It’s been five years since European governments tried to fight the H1N1 pandemic and wasted a colossal $3 billion of taxpayer money in doing so. Back then, they stocked up on Tamilflu, a medication used on other types of influenza and marketed as a cure for the swine flu. It actually turned out to be “just as effective as aspirin” against the swine flu, save for “renal and psychiatric events” being among the side effects of the medicine.

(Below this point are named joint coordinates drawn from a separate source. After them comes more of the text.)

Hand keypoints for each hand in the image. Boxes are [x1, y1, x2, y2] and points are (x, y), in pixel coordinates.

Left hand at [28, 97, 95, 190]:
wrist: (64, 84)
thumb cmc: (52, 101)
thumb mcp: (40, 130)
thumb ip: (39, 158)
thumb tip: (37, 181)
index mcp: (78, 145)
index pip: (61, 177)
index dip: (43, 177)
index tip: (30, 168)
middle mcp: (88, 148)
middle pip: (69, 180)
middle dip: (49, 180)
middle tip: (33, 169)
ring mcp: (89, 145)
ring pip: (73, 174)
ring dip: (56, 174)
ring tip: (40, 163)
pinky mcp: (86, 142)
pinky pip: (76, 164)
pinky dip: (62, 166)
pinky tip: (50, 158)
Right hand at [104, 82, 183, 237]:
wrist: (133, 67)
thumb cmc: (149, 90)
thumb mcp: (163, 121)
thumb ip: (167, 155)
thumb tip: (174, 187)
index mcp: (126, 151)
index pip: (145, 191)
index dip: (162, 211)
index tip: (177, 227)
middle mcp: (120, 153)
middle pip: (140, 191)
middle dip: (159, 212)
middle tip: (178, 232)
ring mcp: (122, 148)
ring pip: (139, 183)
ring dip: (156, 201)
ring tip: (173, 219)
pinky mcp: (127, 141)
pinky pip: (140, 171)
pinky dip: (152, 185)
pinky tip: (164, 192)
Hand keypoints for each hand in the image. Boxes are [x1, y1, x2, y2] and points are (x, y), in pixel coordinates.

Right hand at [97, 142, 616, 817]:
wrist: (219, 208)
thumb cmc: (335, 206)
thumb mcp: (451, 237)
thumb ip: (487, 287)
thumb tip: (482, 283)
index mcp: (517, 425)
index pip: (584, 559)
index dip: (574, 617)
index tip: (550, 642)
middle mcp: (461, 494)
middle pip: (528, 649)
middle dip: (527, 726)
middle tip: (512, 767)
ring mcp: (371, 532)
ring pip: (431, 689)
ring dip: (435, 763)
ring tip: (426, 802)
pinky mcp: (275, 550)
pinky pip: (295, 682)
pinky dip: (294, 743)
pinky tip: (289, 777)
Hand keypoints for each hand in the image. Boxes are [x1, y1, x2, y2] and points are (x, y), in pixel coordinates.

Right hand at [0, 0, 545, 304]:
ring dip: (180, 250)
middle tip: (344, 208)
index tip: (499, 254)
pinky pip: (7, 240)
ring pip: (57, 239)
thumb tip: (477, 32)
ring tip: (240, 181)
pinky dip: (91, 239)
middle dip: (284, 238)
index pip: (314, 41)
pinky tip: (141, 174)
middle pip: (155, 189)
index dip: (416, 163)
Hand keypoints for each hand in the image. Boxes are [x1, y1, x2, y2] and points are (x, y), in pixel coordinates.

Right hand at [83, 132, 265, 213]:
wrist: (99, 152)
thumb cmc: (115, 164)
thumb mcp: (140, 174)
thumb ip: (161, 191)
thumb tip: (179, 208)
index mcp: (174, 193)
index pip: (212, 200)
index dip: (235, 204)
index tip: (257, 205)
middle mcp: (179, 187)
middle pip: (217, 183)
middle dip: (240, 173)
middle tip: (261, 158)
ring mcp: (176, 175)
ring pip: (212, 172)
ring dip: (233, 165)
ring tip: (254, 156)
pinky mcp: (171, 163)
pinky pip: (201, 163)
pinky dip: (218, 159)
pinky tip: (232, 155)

What caused the scandal was not so much the wasted money. It was that Roche, the producer of the treatment, broke no law by hiding eight of the 10 clinical trial reports on Tamiflu. At the time, no law demanded the publication of the tests done to prove the effectiveness of the treatment, and because of that the efficacy of the medicine could be hyped up.

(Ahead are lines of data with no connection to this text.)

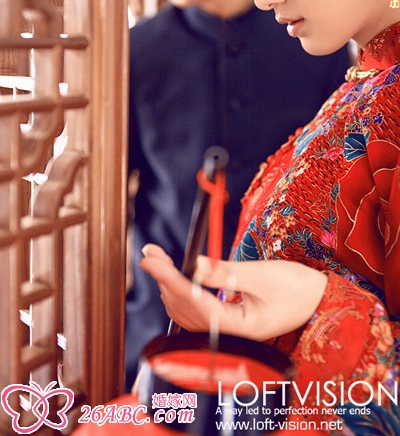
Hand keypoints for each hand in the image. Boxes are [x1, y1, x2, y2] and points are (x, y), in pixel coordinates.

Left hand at [139, 244, 327, 340]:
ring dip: (169, 285)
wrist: (318, 301)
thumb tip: (194, 265)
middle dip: (164, 278)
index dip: (168, 278)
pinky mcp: (227, 322)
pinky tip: (175, 279)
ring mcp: (226, 331)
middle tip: (150, 253)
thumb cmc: (298, 289)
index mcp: (238, 326)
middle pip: (184, 307)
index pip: (193, 301)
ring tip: (158, 261)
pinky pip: (195, 311)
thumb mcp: (262, 276)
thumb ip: (226, 273)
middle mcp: (227, 334)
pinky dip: (181, 293)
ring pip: (186, 311)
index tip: (151, 260)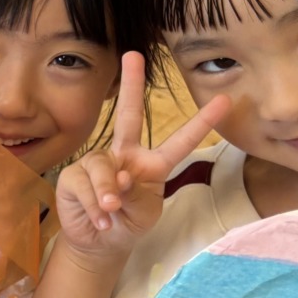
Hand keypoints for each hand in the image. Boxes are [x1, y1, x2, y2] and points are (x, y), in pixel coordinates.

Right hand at [53, 52, 229, 260]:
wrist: (98, 242)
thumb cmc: (128, 224)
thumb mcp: (144, 214)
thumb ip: (137, 195)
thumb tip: (117, 178)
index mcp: (152, 164)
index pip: (180, 142)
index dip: (201, 122)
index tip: (224, 101)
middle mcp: (124, 155)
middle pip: (129, 115)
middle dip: (131, 85)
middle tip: (133, 55)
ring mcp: (98, 163)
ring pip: (104, 167)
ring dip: (108, 193)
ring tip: (111, 212)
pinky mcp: (73, 175)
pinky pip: (84, 183)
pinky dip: (93, 204)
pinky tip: (100, 217)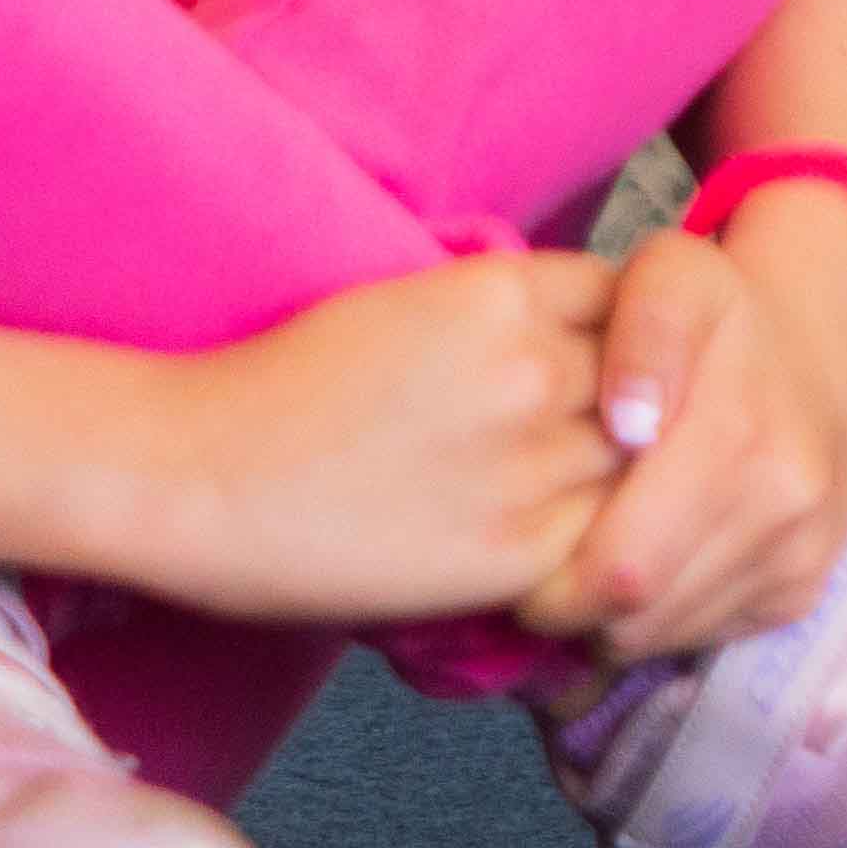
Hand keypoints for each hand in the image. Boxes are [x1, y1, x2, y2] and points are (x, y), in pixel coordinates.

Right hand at [138, 249, 631, 632]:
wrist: (192, 478)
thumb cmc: (285, 386)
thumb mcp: (409, 304)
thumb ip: (509, 314)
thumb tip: (594, 337)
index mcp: (503, 295)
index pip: (636, 298)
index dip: (630, 335)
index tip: (612, 365)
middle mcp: (533, 371)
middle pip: (654, 382)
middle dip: (642, 408)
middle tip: (615, 438)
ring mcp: (529, 464)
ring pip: (640, 466)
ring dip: (624, 480)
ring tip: (590, 496)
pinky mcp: (514, 552)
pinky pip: (603, 541)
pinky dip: (595, 543)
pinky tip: (557, 544)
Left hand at [540, 212, 846, 662]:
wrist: (837, 340)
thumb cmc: (726, 310)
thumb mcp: (673, 276)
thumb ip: (643, 330)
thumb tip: (630, 423)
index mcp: (740, 443)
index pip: (619, 573)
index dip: (550, 581)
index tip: (523, 545)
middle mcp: (783, 513)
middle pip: (634, 619)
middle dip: (571, 605)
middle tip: (544, 560)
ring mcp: (800, 559)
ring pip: (664, 637)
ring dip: (613, 615)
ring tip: (595, 551)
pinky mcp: (802, 592)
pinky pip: (704, 638)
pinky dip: (662, 615)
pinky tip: (652, 557)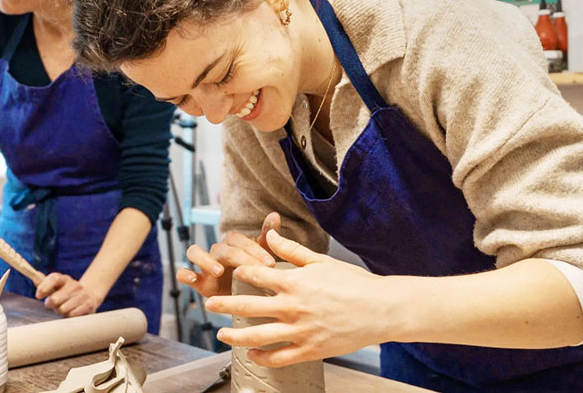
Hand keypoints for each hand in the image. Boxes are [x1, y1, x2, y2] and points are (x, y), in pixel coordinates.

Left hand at [35, 273, 102, 316]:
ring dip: (60, 312)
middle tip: (52, 304)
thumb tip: (36, 274)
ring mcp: (82, 295)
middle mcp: (74, 285)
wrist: (90, 294)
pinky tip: (71, 312)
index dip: (44, 287)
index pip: (54, 278)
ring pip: (62, 309)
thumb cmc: (67, 292)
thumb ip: (45, 282)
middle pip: (55, 299)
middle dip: (50, 304)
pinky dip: (68, 316)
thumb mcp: (57, 286)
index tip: (38, 296)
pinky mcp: (88, 305)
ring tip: (63, 308)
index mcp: (65, 279)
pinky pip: (72, 315)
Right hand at [176, 212, 280, 297]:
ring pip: (194, 252)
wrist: (247, 298)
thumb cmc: (254, 273)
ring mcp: (204, 265)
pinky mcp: (198, 281)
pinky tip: (192, 277)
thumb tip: (274, 215)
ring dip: (205, 260)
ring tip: (218, 271)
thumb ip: (266, 237)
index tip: (270, 263)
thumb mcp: (263, 257)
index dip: (253, 250)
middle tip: (256, 270)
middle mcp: (216, 251)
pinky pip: (182, 273)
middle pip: (221, 248)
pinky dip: (184, 273)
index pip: (238, 240)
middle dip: (239, 258)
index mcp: (232, 243)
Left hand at [206, 229, 388, 366]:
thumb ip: (290, 250)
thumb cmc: (354, 283)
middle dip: (223, 305)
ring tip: (222, 335)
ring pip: (258, 336)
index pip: (254, 274)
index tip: (231, 272)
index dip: (239, 272)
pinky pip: (279, 357)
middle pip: (247, 306)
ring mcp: (300, 330)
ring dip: (235, 336)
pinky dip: (262, 358)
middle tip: (209, 305)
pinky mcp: (310, 349)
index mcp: (294, 281)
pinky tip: (252, 355)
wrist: (383, 309)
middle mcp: (293, 306)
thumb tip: (268, 234)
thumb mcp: (321, 261)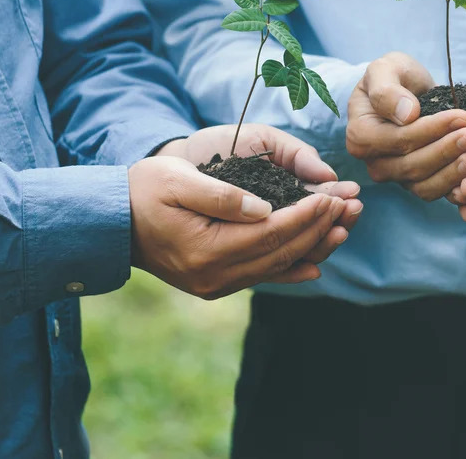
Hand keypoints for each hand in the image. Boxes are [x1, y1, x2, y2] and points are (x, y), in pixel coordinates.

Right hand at [158, 123, 362, 265]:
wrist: (114, 222)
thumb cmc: (145, 190)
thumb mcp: (177, 180)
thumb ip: (221, 195)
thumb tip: (265, 209)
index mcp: (205, 248)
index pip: (271, 233)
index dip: (305, 215)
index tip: (331, 197)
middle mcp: (213, 275)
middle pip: (280, 252)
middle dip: (319, 229)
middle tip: (351, 208)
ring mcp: (215, 284)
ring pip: (276, 267)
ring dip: (313, 247)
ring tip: (344, 227)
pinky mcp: (216, 284)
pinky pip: (262, 277)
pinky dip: (291, 269)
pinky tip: (316, 263)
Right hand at [346, 52, 465, 216]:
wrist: (406, 90)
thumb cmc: (392, 77)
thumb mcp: (385, 69)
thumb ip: (388, 90)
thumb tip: (407, 115)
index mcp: (360, 137)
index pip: (399, 140)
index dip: (432, 130)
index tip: (462, 116)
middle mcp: (375, 163)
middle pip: (413, 166)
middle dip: (447, 151)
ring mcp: (396, 177)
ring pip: (425, 185)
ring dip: (454, 173)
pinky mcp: (417, 184)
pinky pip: (437, 193)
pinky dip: (458, 191)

“60% of Tamiflu treatment clinical trials were unpublished,” says Tom Jefferson who, along with his colleague Peter Doshi, drew the world’s attention to the scandal, bringing to light massive government waste and the secrecy enjoyed by pharmaceuticals. And so, in 2012, the EU’s top pharmaceuticals watchdog, the European Medicines Agency (EMA), promised a public-access database for all future clinical trials to increase transparency.

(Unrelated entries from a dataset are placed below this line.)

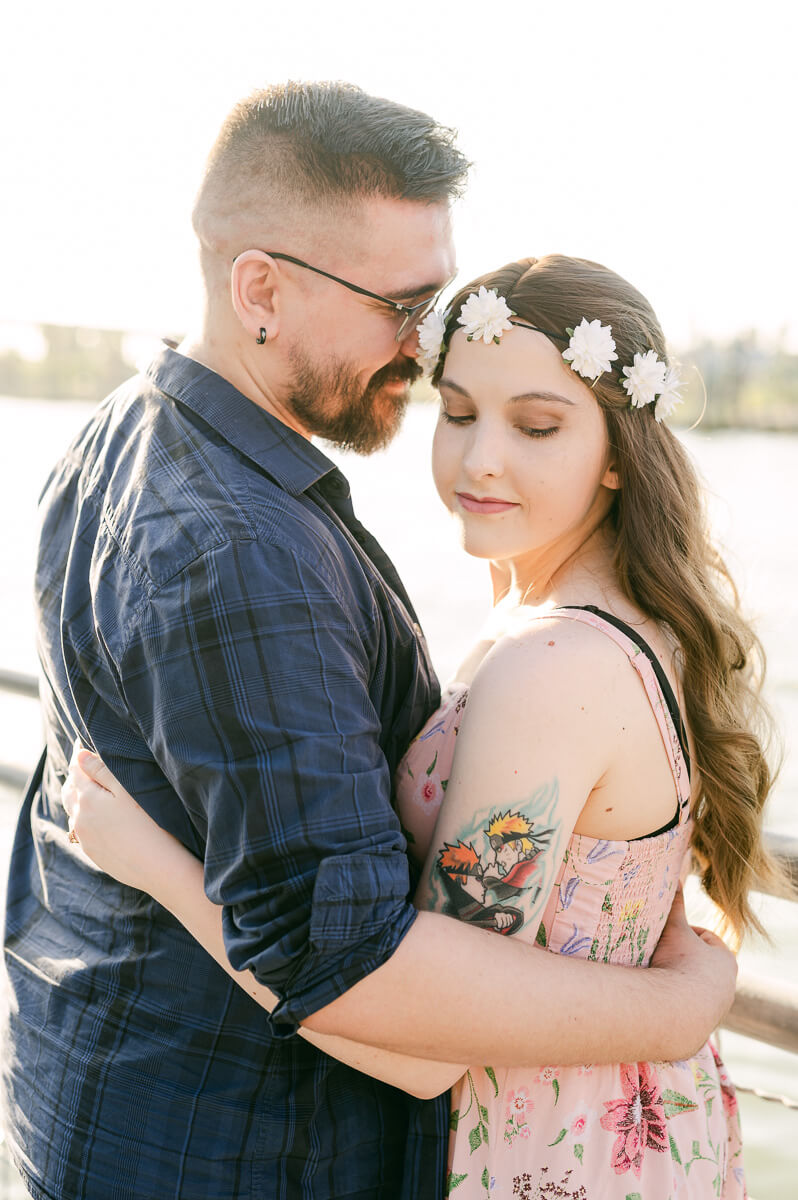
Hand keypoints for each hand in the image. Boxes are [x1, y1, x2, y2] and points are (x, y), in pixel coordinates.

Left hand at [61, 745, 170, 891]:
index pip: (76, 770)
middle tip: (83, 765)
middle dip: (75, 777)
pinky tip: (98, 818)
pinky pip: (82, 831)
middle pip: (70, 792)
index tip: (81, 744)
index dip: (79, 755)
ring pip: (74, 812)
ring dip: (78, 799)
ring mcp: (86, 839)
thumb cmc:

Today, the EMA will be presenting its draft proposal for the database for approval. And, to the surprise of patient rights advocates, it seems like it has done a U-turn and learned nothing from the past.
While the database will indeed be open, the rules set to access it render it essentially “useless,” says Carl Heneghan, director of Evidence-Based Medicine and a founder of the AllTrials campaign. The users would be prevented from downloading the clinical trial documentation, which is essential to analyze studies that can be thousands of pages long.
“Science is about replication [of results] […] At the moment, no-one can check anything. Our regulatory system is unscientific,” said Heneghan who had initially welcomed the EMA’s pledge as step forward toward the end of clinical trial secrecy, and is now disappointed.
Some, like BEUC, a European consumer advocacy group, suggest the database regulation would contravene a new law passed by the European Parliament last month that makes it mandatory for clinical study reports to be publicly available, stipulating that “data should be presented in an easily searchable format.” The body which investigates maladministration in the EU institutions too said that the regulator’s “significant change” in policy “could undermine the fundamental right of public access to documents established by EU law.”
Some point out that EMA’s change in tune comes just one month after Abbvie, a US pharmaceuticals group, dropped its charge against the EMA, sued for releasing what the company considered commercially confidential clinical trial information. The EMA agreed to redact commercially sensitive parts of the documents. The consumer advocate requested the EMA to “clarify the impact—if any—of the settlement with Abbvie on the definition of the new policy.”
Even with an accessible database, the challenges to transparency wouldn’t be over: in the US, all trials are required to be published within a year of trial completion since 2007, yet a 2012 report revealed that a whopping 80% of trials were still unpublished in the country. So, as things stand, Europe still hasn’t devised effective measures to prevent another “Tamiflu scandal.” “It could happen again any time. If we don’t have the data and if the data is not independently assessed then you’re asking for trouble,” says Jefferson.